(RECORDS FOR THIS EXERCISE)

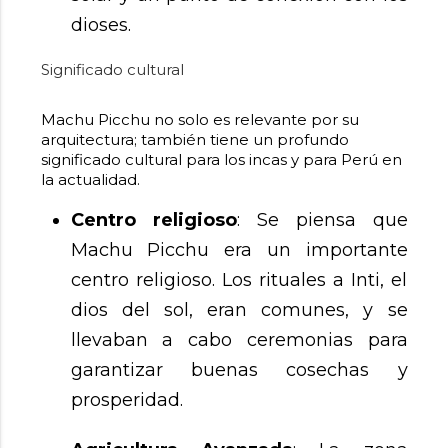
dioses.
Significado cultural
Machu Picchu no solo es relevante por su
arquitectura; también tiene un profundo
significado cultural para los incas y para Perú en
la actualidad.
Centro religioso
: Se piensa que
Machu Picchu era un importante
centro religioso. Los rituales a Inti, el
dios del sol, eran comunes, y se
llevaban a cabo ceremonias para
garantizar buenas cosechas y
prosperidad.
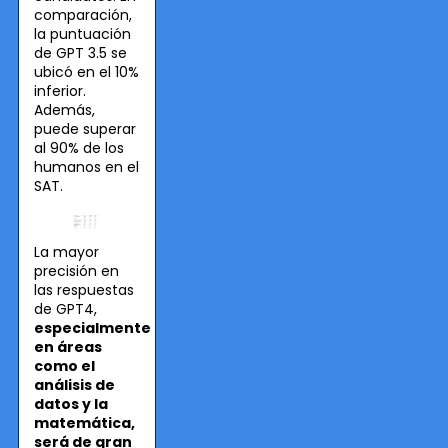
comparación,
la puntuación
de GPT 3.5 se
ubicó en el 10%
inferior.
Además,
puede superar
al 90% de los
humanos en el
SAT.
La mayor
precisión en
las respuestas
de GPT4,
especialmente
en áreas
como el
análisis de
datos y la
matemática,
será de gran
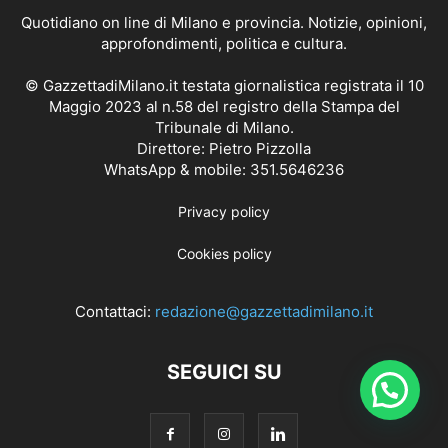
Quotidiano on line di Milano e provincia. Notizie, opinioni,
approfondimenti, politica e cultura.
© GazzettadiMilano.it testata giornalistica registrata il 10
Maggio 2023 al n.58 del registro della Stampa del
Tribunale di Milano.
Direttore: Pietro Pizzolla
WhatsApp & mobile: 351.5646236
Privacy policy
Cookies policy
Contattaci:
redazione@gazzettadimilano.it
SEGUICI SU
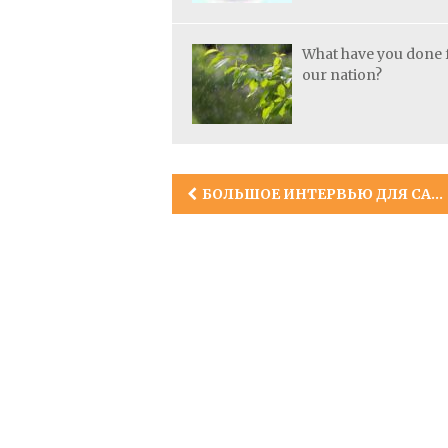
What have you done 
our nation?
Post
БОЛЬШОЕ ИНТЕРВЬЮ ДЛЯ САЙТА “НОВОСТИ УЗБЕКИСТАНА”
navigation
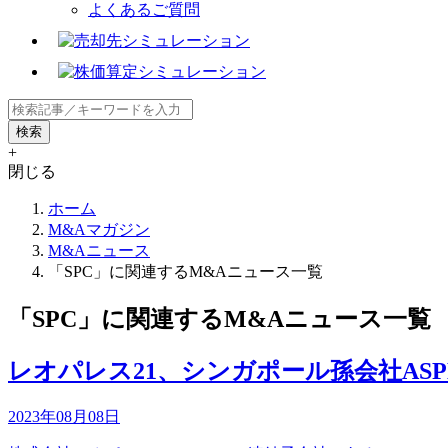
よくあるご質問
+
閉じる
ホーム
M&Aマガジン
M&Aニュース
「SPC」に関連するM&Aニュース一覧
「SPC」に関連するM&Aニュース一覧
レオパレス21、シンガポール孫会社ASP
2023年08月08日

(End RECORDS FOR THIS EXERCISE)

* WORK INSTRUCTION *
Repeat, exactly and in full, each line from the start of the data to the line that contains "approfondimenti, politica e cultura.". Pictures do not go in.

* TASK OUTPUT *
dioses.
Significado cultural
Machu Picchu no solo es relevante por su
arquitectura; también tiene un profundo
significado cultural para los incas y para Perú en
la actualidad.
Centro religioso
: Se piensa que
Machu Picchu era un importante
centro religioso. Los rituales a Inti, el
dios del sol, eran comunes, y se
llevaban a cabo ceremonias para
garantizar buenas cosechas y
prosperidad.
comparación,
la puntuación
de GPT 3.5 se
ubicó en el 10%
inferior.
Además,
puede superar
al 90% de los
humanos en el
SAT.
La mayor
precisión en
las respuestas
de GPT4,
especialmente
en áreas
como el
análisis de
datos y la
matemática,
será de gran
Quotidiano on line di Milano e provincia. Notizie, opinioni,
approfondimenti, politica e cultura.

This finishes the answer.